Sogou doubles down on AI with launch of real-time translation and transcription devices

At the start of the Sogou Partner Conference in Beijing, the audience heard a recording that sounded like American President Donald Trump congratulating Sogou on the recent IPO and how this was a step forward for American-Chinese relations. We were wondering if President Trump had started watching CCTV instead of Fox News until we realized that the recording was synthesized. Well played, Sogou.

The playful recording signaled the search company’s high spirits, who had a successful IPO at the New York Stock Exchange in November 2017. CEO Wang Xiaochuan announced two new products in his keynote for the conference: the Sogou Travel Translator and the Sogou Smart Translation Recorder. Targeting Chinese globetrotters, the Travel Translator offers real-time speech and image translation for 17 languages, including Chinese, English, German and Arabic. While the Translation Recorder offers instant speech to text function and translation of the recorded text for 17 languages.

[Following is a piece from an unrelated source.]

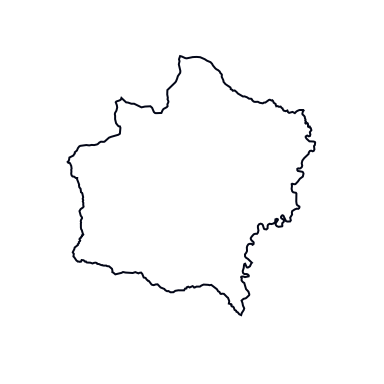 outline of Balboa, Cauca, Colombia, rotated 341°
{"feature_id": "7082276B98120491021397", "entity_name": "Balboa", "entity_type": "district", "adm_level": 2, "iso_a3": "COL", "parent_name": "Colombia", "parent_adm1": "Cauca", "projection": "albers", "projection_center": [-77.202, 2.077], "detail": "fine", "context": "isolated", "style": "outline", "palette": "ink", "viewbox_px": 384, "rotation_deg": 341, "n_neighbors": 0, "source": "geoboundaries", "source_scale": "gbopen_adm2", "svg_char_len": 6005}
<svg xmlns="http://www.w3.org/2000/svg" viewBox="0 0 384 384"><g transform="rotate(341 192 192)"><path d="M91.8,118.9L87.3,119.5L86.2,121.6L85.3,122.6L84.2,123.1L84.6,124.2L85.7,124.6L86.0,125.1L86.3,128.0L85.8,130.6L85.0,131.8L84.8,133.0L83.7,135.5L83.6,137.2L84.1,138.4L85.5,139.1L86.7,140.9L88.0,141.4L87.5,142.5L87.7,148.2L87.3,148.9L87.0,150.8L87.7,152.7L87.0,156.1L87.8,157.2L87.8,157.8L87.4,161.5L86.4,162.9L86.5,164.3L85.7,165.3L85.7,166.9L85.0,168.7L84.7,170.6L83.7,171.2L81.2,171.9L79.4,173.4L79.1,178.1L79.7,180.2L79.5,181.0L78.0,182.3L77.3,183.4L77.1,185.0L76.5,185.8L76.4,186.5L75.4,189.3L75.1,191.1L75.4,192.2L75.2,195.7L75.4,196.8L75.1,197.1L73.8,197.1L73.6,198.1L72.4,198.5L72.1,199.1L70.7,199.4L70.2,200.1L70.5,201.4L70.0,202.0L68.7,202.5L68.3,203.7L67.0,204.2L66.8,205.0L63.0,206.3L62.2,207.6L59.6,210.2L60.1,212.0L58.9,214.4L59.4,215.3L60.4,219.1L61.5,220.7L62.2,220.8L63.0,221.4L64.3,221.7L65.5,220.4L67.3,221.3L68.2,223.0L69.0,223.1L69.3,224.1L69.8,224.5L72.8,225.7L74.7,227.2L76.2,227.1L77.8,227.4L78.8,228.1L79.0,229.1L80.5,229.8L82.6,231.7L83.4,231.9L84.0,232.6L87.0,233.7L87.5,234.4L89.4,235.3L91.3,238.5L91.2,240.2L90.6,241.9L91.2,242.4L92.7,244.9L99.0,245.5L100.7,245.2L103.1,246.6L109.6,249.3L112.3,249.3L114.9,251.5L115.8,251.3L117.6,251.6L118.3,253.2L118.5,257.1L120.1,258.1L120.7,260.3L121.3,260.9L121.4,261.6L122.3,262.2L123.6,266.2L124.1,266.8L125.5,267.6L127.7,267.6L129.4,268.1L131.2,272.0L134.3,274.7L134.8,276.2L136.2,277.7L137.5,278.0L139.0,279.8L141.8,280.7L144.0,280.0L147.1,280.5L152.5,282.4L154.0,281.1L155.3,281.4L156.0,280.4L157.6,280.3L158.7,281.5L161.9,281.2L162.7,282.2L162.8,282.9L163.4,283.2L165.5,282.9L168.7,284.0L170.4,283.5L172.8,283.3L177.2,285.1L178.2,285.8L180.0,286.1L183.9,292.0L184.4,294.4L185.4,295.4L185.7,297.3L186.3,297.9L187.3,297.9L189.0,298.7L191.0,302.9L191.6,303.7L191.7,307.3L190.5,309.5L192.6,310.9L192.7,311.5L192.2,312.0L192.2,312.6L192.4,313.1L193.3,313.6L193.9,314.7L193.9,317.3L195.1,318.6L195.0,319.6L196.1,320.7L196.9,323.0L198.4,324.4L199.7,322.6L202.4,320.5L203.5,319.0L203.2,316.0L203.6,313.2L203.5,310.8L205.9,309.8L208.1,310.0L209.1,309.7L212.4,308.2L212.9,307.3L212.9,304.5L211.5,301.4L211.8,295.0L210.8,293.8L210.1,291.9L210.3,291.0L210.9,290.0L210.7,288.6L211.0,288.2L211.7,288.2L213.1,288.7L214.3,289.7L218.1,290.2L218.5,289.4L217.8,288.0L216.8,287.3L214.9,286.7L214.1,285.6L213.9,284.9L214.2,283.3L216.2,280.6L217.4,278.0L218.2,277.1L218.9,277.1L219.2,280.6L219.6,281.4L220.5,281.6L222.6,281.1L225.0,278.6L225.6,278.4L223.1,273.5L221.6,271.6L221.2,270.2L221.8,268.2L223.6,267.0L224.8,265.7L225.8,262.3L226.6,261.1L228.1,259.9L229.2,259.7L231.5,260.4L232.0,261.6L233.1,261.4L233.8,260.2L233.8,259.3L232.5,257.0L232.3,255.5L232.5,254.8L233.8,253.7L236.6,252.1L238.2,252.1L239.9,252.7L241.1,251.9L242.3,250.0L242.7,247.2L243.3,245.5L245.0,244.3L246.6,244.3L247.8,245.2L248.2,246.3L248.1,250.2L248.6,250.8L250.2,251.6L251.6,251.0L252.6,248.4L253.3,247.7L255.0,247.3L256.7,248.2L258.8,248.3L260.8,247.6L262.0,245.0L263.5,245.0L264.2,245.6L264.2,246.3L261.0,248.8L260.5,250.1L260.7,251.0L261.1,251.9L262.5,253.1L266.0,253.8L266.4,253.5L266.8,251.7L267.3,250.8L268.7,250.3L269.7,249.2L269.4,247.8L268.2,246.3L267.8,245.3L268.2,244.3L269.4,243.5L270.1,243.5L270.7,244.2L271.4,250.1L272.4,250.9L275.1,251.8L276.2,251.0L276.5,248.2L279.3,245.9L279.7,244.0L280.5,242.7L283.6,241.9L285.8,241.9L286.9,242.5L288.0,242.2L288.7,241.3L288.8,240.7L287.2,238.7L287.0,237.4L287.5,234.9L290.2,227.5L290.0,226.6L287.6,225.2L287.0,223.9L287.2,221.5L288.5,218.8L288.8,217.0L289.4,216.8L291.1,217.9L292.4,218.2L295.5,216.6L298.3,214.6L301.8,213.5L303.4,211.0L303.4,209.6L302.9,208.8L299.0,206.6L298.7,205.6L299.1,204.4L300.1,204.2L301.3,204.8L302.3,204.9L303.9,204.2L304.8,203.0L305.1,200.5L306.6,198.2L309.1,196.5L314.6,194.0L315.4,192.6L316.8,191.6L318.1,191.7L319.4,192.8L320.5,192.7L321.6,191.6L322.3,188.3L323.4,187.6L324.5,185.5L324.5,184.8L323.5,183.9L319.5,182.3L317.7,179.0L317.3,177.4L317.6,176.5L319.3,176.1L320.6,177.4L321.8,177.4L322.6,176.2L322.9,173.8L325.0,172.4L325.1,170.2L324.5,169.6L324.7,168.5L323.9,168.0L323.2,168.3L323.0,167.9L323.8,165.6L323.6,164.5L321.9,164.4L321.6,163.9L321.7,163.4L322.7,162.5L322.3,161.4L322.9,160.5L322.8,158.9L323.1,157.8L322.8,156.5L321.8,154.7L321.8,154.0L323.0,152.0L324.1,151.3L323.9,150.7L320.4,149.5L319.2,149.5L317.1,149.8L314.9,150.9L313.1,149.0L309.6,148.8L308.8,147.7L308.7,146.0L306.9,146.1L305.2,144.9L304.8,143.5L304.8,142.4L304.2,141.8L303.6,140.1L302.0,139.8L301.1,138.8L299.7,138.4L299.9,137.9L299.5,137.4L299.7,136.0L298.3,134.1L298.3,132.5L297.8,131.4L297.1,131.5L295.6,130.1L294.7,130.0L290.5,131.3L289.2,130.9L287.8,131.2L285.1,129.7L283.7,128.2L280.7,127.2L279.8,126.6L278.8,124.9L278.9,124.1L278.3,123.1L276.3,122.3L274.8,120.3L272.8,118.7L271.3,118.3L267.5,113.9L266.6,111.8L265.4,109.9L263.5,109.5L263.3,108.5L262.1,107.4L262.4,106.5L262.3,105.6L258.8,101.0L257.7,98.1L258.0,96.6L257.6,92.8L258.4,90.8L258.2,89.9L257.6,88.9L257.4,87.1L256.3,85.2L255.1,84.0L254.3,82.7L253.0,79.2L252.7,77.3L251.8,75.3L248.9,72.7L247.3,70.6L243.6,67.2L240.4,65.8L236.7,64.7L230.5,63.9L229.2,63.2L226.5,60.6L225.0,59.6L222.9,62.3L222.8,64.2L221.1,67.0L220.4,73.8L219.6,75.5L216.3,77.9L214.8,80.0L212.8,82.3L211.5,83.1L201.9,87.6L200.3,91.8L199.8,95.2L199.1,96.2L199.2,98.6L198.7,99.6L197.3,101.0L196.8,103.0L195.7,103.6L192.1,104.2L190.7,105.2L188.8,107.3L183.5,105.7L182.7,105.2L182.0,103.9L181.7,99.4L180.6,97.4L175.3,95.9L171.8,95.5L166.0,89.7L163.4,88.8L160.6,86.6L158.9,85.8L155.9,80.1L154.9,81.4L153.4,81.8L149.9,81.8L149.1,82.3L149.2,85.5L148.8,87.7L147.0,90.5L145.1,92.1L144.4,93.2L144.1,95.0L143.0,98.1L142.6,102.3L143.6,105.2L144.1,106.0L145.2,106.5L145.2,108.0L142.8,113.4L141.0,113.9L133.4,113.5L131.2,113.6L125.7,115.9L125.1,115.9L122.2,114.8L120.4,115.1L118.8,115.9L117.7,116.1L114.8,115.8L112.4,114.8L110.0,114.5L107.4,113.2L101.4,112.0L100.2,112.2L98.4,113.4L96.7,115.3L94.1,116.3L93.7,117.5L92.5,118.1L91.8,118.9Z" fill="none" stroke="#020617" stroke-width="2"/></g></svg>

The Sogou Travel Translator (L) and Smart Translation Recorder (R) (Image credit: Sogou)

“We think the translator is a cut above the rest in the market,” said Wang Xiaochuan when asked about how the new products compare to the translation offered by competitors during an interview after the conference. This is a bold claim, considering others in the market include the Google Pixel Buds and Chinese voice recognition company iFlytek’s range of translation hardware and software.

Sogou has the data to back that up, however, at least for the Chinese language. Their Sogou Chinese keyboard dominates at over 70% of the input method market and while they fall behind Baidu in the search market, Sogou’s platform is China’s largest search engine by voice. According to Sogou CTO Yang Hongtao, these and other Sogou services combine to provide over 200 million voice requests each day, generating around 240 thousand hours of voice data per day—all of which will help Sogou refine its natural language processing technology.

Sogou CTO Yang Hongtao sharing some stats on Sogou at the Partner Conference. (Image credit: TechNode)

The Sogou Travel Translator and the Transcription Pen represent Sogou’s first foray into AI-powered hardware products and will be available for pre-order on JD.com from March 12. TechNode tested the Travel Translator after the conference. The Travel Translator returned an accurate English translation for “Where is the coffee shop?” in Chinese (咖啡店在哪里?). However, when speaking the same phrase in English, the syntax of the Chinese translation was not quite right. A staff explained that the Travel Translator will continue to be improved.

Sogou has started to focus on AI research and development in recent years. It unveiled an IBM Watson-like robot, called Sogou Wangzai (or Sogou Doggy) in 2017. The canine robot appears on Jiangsu TV’s Who’s Still Standing to battle contestants in general knowledge trivia. Baidu also has a robot called Xiaodu who has appeared on various TV game shows since 2014. Unavoidably, the two robots have drawn comparisons. On Zhihu, China’s version of Quora, some netizens thought Wangzai’s antics made it more charming.

Sogou Wangzai’s first appearance on Jiangsu TV’s Who’s Still Standing. (Image credit: screen capture from iQiyi)

“I just want to talk with this pretty girl here,” Wangzai said to host Guo Xiaomin during his debut on Who’s Still Standing. When we asked Wangzai at the Sogou conference who is the current US President, Wangzai gave the correct answer.

Another Sogou natural language processing technology showcased at the conference was lip reading. Sogou is the first company in China to develop this technology, which IBM and Google’s DeepMind have been working on for a while. Applications for this technology include assistance for people with hearing or speech disabilities, silent dictation, and subtitling.

A visitor at Sogou Partner Conference trying out the lip reading AI. (Image credit: TechNode)

TechNode gave Sogou’s lip reading AI a go. When reading a scripted Chinese text, the accuracy was almost 100%. However, when we went off script and said: “How’s the weather?” in Chinese (天气怎么样), the AI picked up the “how” (怎么样) but not the rest of the sentence. This is expected as the accuracy rate for unscripted, natural lip reading for Sogou is at 60%. For lip reading in scripted scenarios such as while driving or giving commands to smart home devices, Sogou claims that the accuracy rate is 90%. For comparison, Google’s DeepMind can annotate English TV footage with a 46.8% accuracy.

There is no doubt of AI’s role in Sogou’s future development, as CEO Wang Xiaochuan explained: “We are entering a new era where AI technology is unlocking a world of possibilities. We will continue to explore ways that we can leverage Sogou’s expertise in AI, particularly in natural language processing, to develop other smart hardware solutions to everyday challenges.”